#### [Task 1]
In the passage on artifact evaluation tips, quote the part from "A good way around" up to and including "24 hours each.".

#### [Document segment]

•••

A good way around this is to provide alternative experiment configurations, which can run with much fewer resources, even if they provide only approximate results. I usually aim for less than 24 hours of compute on a single-core CPU. For example, you could provide the following in your artifact README:

# Run Experiments (~3 compute-hours)
* Run `./exp.sh 6 30m 1` to run our tool on only *6 benchmarks* for *30 minutes each* with only *1 repetition*. 
  - This command takes only **3 hours** to run in total, and produces results that approximate the results shown in the paper.
  - Since there is only 1 repetition, there will be no error bars in the final plots.
  - Results will be saved in a directory called `results`.

* Run `./exp.sh 20 24h 10` to replicate the full experiments in the paper
  - This command takes **200 days** to run 10 reps of all 20 benchmarks for 24 hours each. 
  - Feel free to tweak the args to produce results with intermediate quality, depending on the time that you have.
  - Results will be saved in a directory called `results`.

When providing means to produce approximate results, some AEC reviewers may not be satisfied that they can validate all the claims in your paper, because it necessarily requires weeks or months to reproduce the tables or plots that you have in the paper. In such cases, you could provide the results of the long-running experiments in your aritfact package as a sort of pre-baked data-set. Make sure that the the output of fresh-baked approximate experiments (as shown above) is in exactly the same format as your pre-baked data set. That way, you could increase the reviewer’s confidence that had they performed the full set of experiments, they would have seen results similar to that shown in the paper.

Tip 5: Support hotfixing and failure recovery

No matter how hard you try or how many of your collegues you recruit to test your artifact, you can expect something to go wrong for at least one of the reviewers. Usually, the reviewer is missing some dependency, has limited resources (e.g. memory), or is running an OS or other platform that requires a slightly different configuration which you did not anticipate.

Fret not, as most AE processes provide a mechanism for reviewers to communicate issues relating to basic functionality of the artifact with authors, and receive remote tech support. In most cases, authors can identify the issue and quickly patch the artifact on their local machine.

•••

#### [Stored data entries]
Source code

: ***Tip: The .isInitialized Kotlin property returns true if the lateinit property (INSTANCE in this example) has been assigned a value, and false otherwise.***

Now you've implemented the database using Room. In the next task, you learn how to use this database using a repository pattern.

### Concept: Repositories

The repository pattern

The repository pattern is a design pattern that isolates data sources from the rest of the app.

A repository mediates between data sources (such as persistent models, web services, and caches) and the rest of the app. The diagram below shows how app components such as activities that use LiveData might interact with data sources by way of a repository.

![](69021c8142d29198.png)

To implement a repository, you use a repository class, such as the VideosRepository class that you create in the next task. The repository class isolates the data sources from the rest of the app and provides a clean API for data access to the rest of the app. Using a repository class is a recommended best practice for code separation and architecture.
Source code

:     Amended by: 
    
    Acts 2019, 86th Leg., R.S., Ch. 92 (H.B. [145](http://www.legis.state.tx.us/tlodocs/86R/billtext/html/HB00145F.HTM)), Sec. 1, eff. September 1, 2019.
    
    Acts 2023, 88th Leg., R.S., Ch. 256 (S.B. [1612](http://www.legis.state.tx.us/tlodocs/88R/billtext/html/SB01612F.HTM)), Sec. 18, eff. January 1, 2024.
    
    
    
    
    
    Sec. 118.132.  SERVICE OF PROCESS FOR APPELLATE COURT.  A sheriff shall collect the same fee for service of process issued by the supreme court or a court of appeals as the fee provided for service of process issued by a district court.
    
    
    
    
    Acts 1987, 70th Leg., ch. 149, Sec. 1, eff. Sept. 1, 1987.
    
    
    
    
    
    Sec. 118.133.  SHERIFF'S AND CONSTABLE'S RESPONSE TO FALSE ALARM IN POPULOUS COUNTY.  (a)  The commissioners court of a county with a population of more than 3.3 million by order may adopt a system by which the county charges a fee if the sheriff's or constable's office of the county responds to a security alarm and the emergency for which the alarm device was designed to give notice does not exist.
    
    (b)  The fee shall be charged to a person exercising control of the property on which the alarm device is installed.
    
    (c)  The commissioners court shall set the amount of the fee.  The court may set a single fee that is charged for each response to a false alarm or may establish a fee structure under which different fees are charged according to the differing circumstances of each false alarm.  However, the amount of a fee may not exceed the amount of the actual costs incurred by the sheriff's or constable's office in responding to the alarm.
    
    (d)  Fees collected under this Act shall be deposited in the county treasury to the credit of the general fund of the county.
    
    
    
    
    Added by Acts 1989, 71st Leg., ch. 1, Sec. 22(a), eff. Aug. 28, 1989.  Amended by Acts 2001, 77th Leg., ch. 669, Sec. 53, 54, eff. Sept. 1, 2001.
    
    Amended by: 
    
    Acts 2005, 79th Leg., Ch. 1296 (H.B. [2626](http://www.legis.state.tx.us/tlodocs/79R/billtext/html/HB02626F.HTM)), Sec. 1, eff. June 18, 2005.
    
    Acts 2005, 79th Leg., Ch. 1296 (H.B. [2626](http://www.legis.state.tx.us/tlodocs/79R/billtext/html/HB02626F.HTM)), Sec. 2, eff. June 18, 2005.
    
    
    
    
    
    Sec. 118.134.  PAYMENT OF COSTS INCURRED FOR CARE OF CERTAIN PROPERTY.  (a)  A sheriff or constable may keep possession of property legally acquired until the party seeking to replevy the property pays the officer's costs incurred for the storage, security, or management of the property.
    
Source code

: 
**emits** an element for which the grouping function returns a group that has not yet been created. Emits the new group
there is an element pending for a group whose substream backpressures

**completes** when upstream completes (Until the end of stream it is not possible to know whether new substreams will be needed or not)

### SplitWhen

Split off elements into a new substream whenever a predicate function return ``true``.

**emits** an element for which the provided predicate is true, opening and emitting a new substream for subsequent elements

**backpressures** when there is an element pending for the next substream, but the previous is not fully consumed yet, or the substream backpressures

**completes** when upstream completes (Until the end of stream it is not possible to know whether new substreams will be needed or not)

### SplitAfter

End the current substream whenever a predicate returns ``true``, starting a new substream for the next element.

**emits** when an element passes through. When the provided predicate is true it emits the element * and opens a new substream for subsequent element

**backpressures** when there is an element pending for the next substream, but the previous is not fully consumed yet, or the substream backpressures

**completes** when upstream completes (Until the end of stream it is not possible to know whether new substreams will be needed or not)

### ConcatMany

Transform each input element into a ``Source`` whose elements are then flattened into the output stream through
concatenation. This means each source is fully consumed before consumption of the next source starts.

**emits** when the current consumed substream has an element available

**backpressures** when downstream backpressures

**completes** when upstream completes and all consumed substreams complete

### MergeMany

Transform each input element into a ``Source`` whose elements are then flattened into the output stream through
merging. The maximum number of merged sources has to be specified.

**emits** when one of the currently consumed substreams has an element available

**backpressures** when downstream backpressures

•••

#### [Task 2]
How many lines of the records contain the string "June", counting only matches with the same case? Reply with the number alone.

#### [Exercise result 1]
A good way around this is to provide alternative experiment configurations, which can run with much fewer resources, even if they provide only approximate results. I usually aim for less than 24 hours of compute on a single-core CPU. For example, you could provide the following in your artifact README:

# Run Experiments (~3 compute-hours)
* Run `./exp.sh 6 30m 1` to run our tool on only *6 benchmarks* for *30 minutes each* with only *1 repetition*. 
  - This command takes only **3 hours** to run in total, and produces results that approximate the results shown in the paper.
  - Since there is only 1 repetition, there will be no error bars in the final plots.
  - Results will be saved in a directory called `results`.

* Run `./exp.sh 20 24h 10` to replicate the full experiments in the paper
  - This command takes **200 days** to run 10 reps of all 20 benchmarks for 24 hours each.

#### [Exercise result 2]
2